#### EXERCISE INSTRUCTIONS
Transcribe the listing exactly as written. Leave the images out.
○ ○ ○ ○
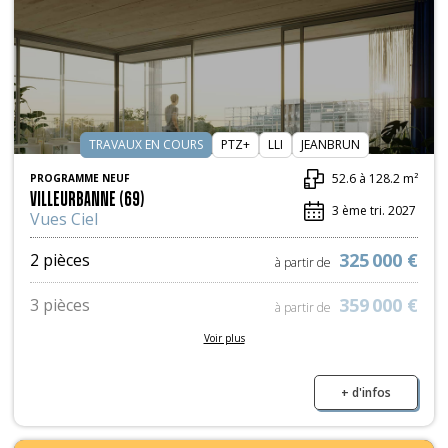
TRAVAUX EN COURS
PTZ+
LLI
JEANBRUN
52.6 à 128.2 m²
PROGRAMME NEUF
VILLEURBANNE (69)
3 ème tri. 2027
Vues Ciel
325 000 €
2 pièces
à partir de
359 000 €
3 pièces
à partir de
Voir plus
410 000 €
4 pièces
à partir de
530 000 €
5 pièces
+ d'infos
à partir de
○ ○ ○ ○
#### SOLUTION FOR THIS EXERCISE
TRAVAUX EN COURS
PTZ+
LLI
JEANBRUN
52.6 à 128.2 m²
PROGRAMME NEUF
VILLEURBANNE (69)
3 ème tri. 2027
Vues Ciel
325 000 €
2 pièces
à partir de
359 000 €
3 pièces
à partir de
Voir plus
410 000 €
4 pièces
à partir de
530 000 €
5 pièces
+ d'infos
à partir de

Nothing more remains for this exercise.